Wills let out an inarticulate sound, and made a reflex motion, striking the wall with the back of his hand. He became aware of the wallet he was holding.
“Here. This is worthless.”
Perhaps he meant to hand it to me, but it flew from his hand and slid down the iron stairs. I went down after it, and he went up after Granada. The fire door closed behind him.
Dr. Simeon was a middle-aging man with traces of a dedicated look. His office was a corner room with small windows set high in the wall, and fluorescent lighting which was probably never turned off. Under it, the doctor was as pale as one of his own cadavers.
“The results of a head injury can be surprising,” he said. “There’s often a delayed reaction, as I’ve just been telling Lieutenant Wills. It results from hemorrhaging, and the formation of a blood clot.”
“Did you find a blood clot?”
“No, I didn’t. And there was no actual fracture of the skull.” He raised a finicky, nicotine-stained hand and drummed a few dull bars on the front of his own skull. “As a matter of fact, I’ve been thinking of taking another whack at him.”
“You mean you haven’t done a complete post-mortem?”
“It was as complete as seemed called for. I found some cerebral hemorrhaging, probably enough to account for death.” He was hedging.
“You’re not satisfied that he died of his head injuries, are you?”
“Not entirely. I’ve seen people walking around with equally serious injuries. Not,” he added dryly, “that I recommend walking around regardless as therapy for head injuries.”
“What killed him if they didn’t? Was he strangled?”
“I’ve seen no indications to that effect. There are nearly always external marks, broken veins under the skin. I’ve found no such marks outside, and nothing in the internal neck structures.”
“Are you sure?”
It was a poor question. The pathologist gave me a quick bright look. I had injured him in his professional pride.
“You can have a look at the body yourself if you like.”
It lay open on a table in the next room. I tried, but I couldn’t go near it. I’d softened up considerably since Korea. A chill seemed to emanate from the body. I realized that the impression was fantastic: the room was simply cold. But I couldn’t go near Broadman.
Simeon regarded me with satisfaction. “I’m going to go into the thoracic cavity. I’ll let you know if I discover anything, Mr. Gunnarson.”
I hardly heard him. Through an archway half obscured by rubberized curtains, I could see the wall of drawers in the adjoining room. One of the drawers was partly open. An old woman in black sat on a stool beside it, her head bowed and hooded by a shawl.
Simeon passed through the archway and touched her shoulder gently. “You mustn’t stay here in this chill, Mrs. Donato. You’ll catch cold.”
I thought it was Gus Donato’s mother.

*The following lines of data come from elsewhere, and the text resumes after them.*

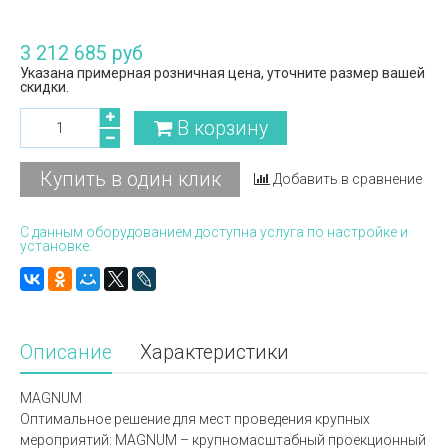
3 212 685 руб
Указана примерная розничная цена, уточните размер вашей
скидки.
В корзину
Купить в один клик
Добавить в сравнение
С данным оборудованием доступна услуга по настройке и
установке.
Описание
Характеристики
MAGNUM
Оптимальное решение для мест проведения крупных
мероприятий: MAGNUM – крупномасштабный проекционный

Then she turned up her face, with her eyes like black blisters. It was Donato’s widow, Secundina.
“I hope I catch double ammonia and die,” she said.
“That doesn’t make sense. Go home now and get some rest, and you’ll feel better.”
“I can’t sleep. My head goes round in circles.”
“I’ll give you a sleeping prescription. You can fill it at the hospital pharmacy.”
“No. I wanna stay here. I got a right. I wanna stay here with Gus.”
“I can’t permit you to. It isn’t healthy. Come into my office now,” Simeon said firmly. “I’ll give you that prescription.”
“I got no money.”
“I’ll make it no charge.”
He grasped her upper arm and half lifted her from the stool. She went along with him on dragging feet.